I don’t disagree. The question is how would Harvard respond to the legal, social and political, i.e., external pressures placed on them, as well as its own constituents from students, faculty, admins to the board of trustees and its vast alumni. Time will tell but my bet is that there will be some increase, token % or not. The adcoms are undergoing, I’m sure, an extreme pressure of their own now that they’re being widely accused of stereotyping Asian-Americans resulting in low scores based on “personality.” They’ll think twice before determining their personality scores. With any bit of upward scores in personality category, many more will get in the door.

SES diversity at Harvard mismatches that of the US to a far greater extent than racial/ethnic diversity does, but gets far less attention.

@TiggerDad
I hope you are right, but if Harvard did as you have said, then they would be declaring their own “guilt” of discriminating against a large group of Asian applicants, which their witnesses and lawyers are working hard to prove otherwise now.

@ucbalumnus
SES diversity at any elite schools mismatch that of US to a far greater degree. Actually, I would venture to say that college education by and large is not easy for low SES students and thus the vast majority of them don’t get into colleges at all.
Which is why, as @ChangeTheGame have said, (and I said before as well), If we want to let education to be the real mover in social mobility, it has to start at k-12, in fact, it has to start at prenatal care/planned parenthood, and it requires the vast majority of CCers to agree that education shouldn’t be funded by local tax dollars but funded at the federal level. But that is a huge digress.

“I know many people think it’s irrelevant, but I really would love to see a list of where the Harvard rejects ended up. I happen to think it’s completely relevant.”

My (Asian) son was one of those rejected by H. He was accepted to three other Ivys, three top LAC’s and one USNWR top 10 national university.
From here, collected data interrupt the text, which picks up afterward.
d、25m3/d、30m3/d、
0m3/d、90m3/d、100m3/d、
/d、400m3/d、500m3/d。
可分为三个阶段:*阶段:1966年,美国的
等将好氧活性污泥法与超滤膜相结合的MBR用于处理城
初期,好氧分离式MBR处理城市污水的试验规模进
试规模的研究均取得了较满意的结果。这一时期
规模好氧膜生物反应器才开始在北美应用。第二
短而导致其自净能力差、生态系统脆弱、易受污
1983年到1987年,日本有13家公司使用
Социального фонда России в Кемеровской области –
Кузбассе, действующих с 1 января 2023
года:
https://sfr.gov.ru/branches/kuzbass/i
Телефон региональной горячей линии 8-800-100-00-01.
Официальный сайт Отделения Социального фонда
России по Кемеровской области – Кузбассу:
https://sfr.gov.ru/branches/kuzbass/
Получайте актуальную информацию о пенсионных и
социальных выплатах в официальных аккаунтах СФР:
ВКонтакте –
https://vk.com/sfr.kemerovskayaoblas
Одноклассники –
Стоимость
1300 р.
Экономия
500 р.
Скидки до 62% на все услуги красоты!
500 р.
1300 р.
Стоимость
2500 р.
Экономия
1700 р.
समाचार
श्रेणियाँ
He’s now attending Princeton, and the funny thing is that we both feel it was a blessing in disguise when H rejected him. If H were to suddenly declare that, because of a racial discrimination, they’d take my son back as a remedy, he wouldn’t take the offer. There are only two things that H has over P: a bit more prestige and, for a pre-med like my son, a better GPA prospect. P, on the other hand, has over H just about everything else that an undergrad would want in a college. Strange how a rejection can direct you to an ideal college. Did we feel that there was a racial discrimination on the part of H involved in my son’s case? Never entertained such a thought. I support H’s (and others) effort in taking race and ethnicity into account in building a diverse student body, even if it may have affected my son’s admission.